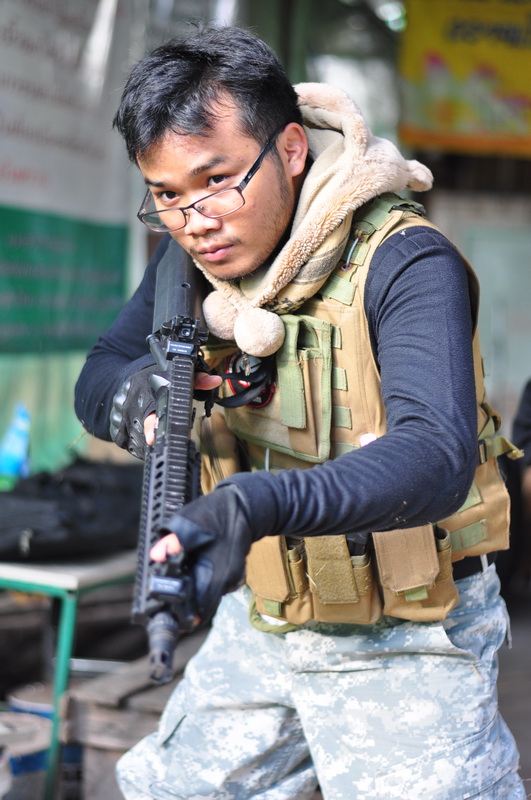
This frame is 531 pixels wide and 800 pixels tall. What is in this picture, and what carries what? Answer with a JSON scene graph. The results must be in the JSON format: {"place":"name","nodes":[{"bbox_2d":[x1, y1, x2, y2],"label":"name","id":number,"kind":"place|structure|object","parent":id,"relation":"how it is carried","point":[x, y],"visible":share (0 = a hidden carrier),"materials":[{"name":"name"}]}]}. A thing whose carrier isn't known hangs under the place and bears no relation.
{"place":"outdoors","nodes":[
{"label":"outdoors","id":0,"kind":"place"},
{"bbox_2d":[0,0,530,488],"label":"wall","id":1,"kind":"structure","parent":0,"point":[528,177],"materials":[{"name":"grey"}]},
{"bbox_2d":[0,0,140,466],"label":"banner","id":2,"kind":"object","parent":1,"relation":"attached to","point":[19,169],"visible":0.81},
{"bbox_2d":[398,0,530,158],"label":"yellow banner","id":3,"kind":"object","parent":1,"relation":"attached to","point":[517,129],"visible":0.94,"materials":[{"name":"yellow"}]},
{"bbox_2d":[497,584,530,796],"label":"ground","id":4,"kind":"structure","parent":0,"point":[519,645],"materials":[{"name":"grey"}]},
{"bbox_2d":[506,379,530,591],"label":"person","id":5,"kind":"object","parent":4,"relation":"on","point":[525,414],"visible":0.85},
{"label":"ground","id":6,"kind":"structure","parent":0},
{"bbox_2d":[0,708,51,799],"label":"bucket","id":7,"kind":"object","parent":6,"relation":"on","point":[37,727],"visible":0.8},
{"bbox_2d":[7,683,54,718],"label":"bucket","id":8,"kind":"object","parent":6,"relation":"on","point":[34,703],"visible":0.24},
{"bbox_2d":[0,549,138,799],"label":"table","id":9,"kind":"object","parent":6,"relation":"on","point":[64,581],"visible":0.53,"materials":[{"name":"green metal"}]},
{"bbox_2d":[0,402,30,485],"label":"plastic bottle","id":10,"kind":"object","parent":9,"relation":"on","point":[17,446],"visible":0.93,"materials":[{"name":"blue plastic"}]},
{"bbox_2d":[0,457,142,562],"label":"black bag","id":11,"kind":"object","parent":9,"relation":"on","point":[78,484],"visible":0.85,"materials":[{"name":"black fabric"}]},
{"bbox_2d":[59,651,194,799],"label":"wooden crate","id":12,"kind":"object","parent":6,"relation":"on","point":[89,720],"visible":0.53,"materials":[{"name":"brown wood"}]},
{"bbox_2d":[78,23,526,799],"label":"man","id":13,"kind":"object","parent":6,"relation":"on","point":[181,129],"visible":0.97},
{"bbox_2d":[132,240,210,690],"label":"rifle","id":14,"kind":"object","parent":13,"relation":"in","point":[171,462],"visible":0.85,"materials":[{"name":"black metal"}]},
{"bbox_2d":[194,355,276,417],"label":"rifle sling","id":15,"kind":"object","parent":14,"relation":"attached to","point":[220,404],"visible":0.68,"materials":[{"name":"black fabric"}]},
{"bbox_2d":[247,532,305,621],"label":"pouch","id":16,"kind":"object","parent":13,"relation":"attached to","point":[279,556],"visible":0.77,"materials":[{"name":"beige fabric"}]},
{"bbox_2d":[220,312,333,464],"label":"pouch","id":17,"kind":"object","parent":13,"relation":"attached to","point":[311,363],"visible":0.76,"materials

» TASK ITEM
What the answer needs is every record above, exactly as written, and no pictures.

» WRITTEN ANSWER
This frame is 531 pixels wide and 800 pixels tall. What is in this picture, and what carries what? Answer with a JSON scene graph. The results must be in the JSON format: {"place":"name","nodes":[{"bbox_2d":[x1, y1, x2, y2],"label":"name","id":number,"kind":"place|structure|object","parent":id,"relation":"how it is carried","point":[x, y],"visible":share (0 = a hidden carrier),"materials":[{"name":"name"}]}]}. A thing whose carrier isn't known hangs under the place and bears no relation.
{"place":"outdoors","nodes":[
{"label":"outdoors","id":0,"kind":"place"},
{"bbox_2d":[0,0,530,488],"label":"wall","id":1,"kind":"structure","parent":0,"point":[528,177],"materials":[{"name":"grey"}]},
{"bbox_2d":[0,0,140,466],"label":"banner","id":2,"kind":"object","parent":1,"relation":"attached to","point":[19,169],"visible":0.81},
{"bbox_2d":[398,0,530,158],"label":"yellow banner","id":3,"kind":"object","parent":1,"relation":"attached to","point":[517,129],"visible":0.94,"materials":[{"name":"yellow"}]},
{"bbox_2d":[497,584,530,796],"label":"ground","id":4,"kind":"structure","parent":0,"point":[519,645],"materials":[{"name":"grey"}]},
{"bbox_2d":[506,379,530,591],"label":"person","id":5,"kind":"object","parent":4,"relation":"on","point":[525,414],"visible":0.85},
{"label":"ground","id":6,"kind":"structure","parent":0},
{"bbox_2d":[0,708,51,799],"label":"bucket","id":7,"kind":"object","parent":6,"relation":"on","point":[37,727],"visible":0.8},
{"bbox_2d":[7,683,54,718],"label":"bucket","id":8,"kind":"object","parent":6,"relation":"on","point":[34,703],"visible":0.24},
{"bbox_2d":[0,549,138,799],"label":"table","id":9,"kind":"object","parent":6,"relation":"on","point":[64,581],"visible":0.53,"materials":[{"name":"green metal"}]},
{"bbox_2d":[0,402,30,485],"label":"plastic bottle","id":10,"kind":"object","parent":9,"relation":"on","point":[17,446],"visible":0.93,"materials":[{"name":"blue plastic"}]},
{"bbox_2d":[0,457,142,562],"label":"black bag","id":11,"kind":"object","parent":9,"relation":"on","point":[78,484],"visible":0.85,"materials":[{"name":"black fabric"}]},
{"bbox_2d":[59,651,194,799],"label":"wooden crate","id":12,"kind":"object","parent":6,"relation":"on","point":[89,720],"visible":0.53,"materials":[{"name":"brown wood"}]},
{"bbox_2d":[78,23,526,799],"label":"man","id":13,"kind":"object","parent":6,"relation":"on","point":[181,129],"visible":0.97},
{"bbox_2d":[132,240,210,690],"label":"rifle","id":14,"kind":"object","parent":13,"relation":"in","point":[171,462],"visible":0.85,"materials":[{"name":"black metal"}]},
{"bbox_2d":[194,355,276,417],"label":"rifle sling","id":15,"kind":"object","parent":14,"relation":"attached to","point":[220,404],"visible":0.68,"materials":[{"name":"black fabric"}]},
{"bbox_2d":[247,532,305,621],"label":"pouch","id":16,"kind":"object","parent":13,"relation":"attached to","point":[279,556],"visible":0.77,"materials":[{"name":"beige fabric"}]},
{"bbox_2d":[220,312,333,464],"label":"pouch","id":17,"kind":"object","parent":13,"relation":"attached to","point":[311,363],"visible":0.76,"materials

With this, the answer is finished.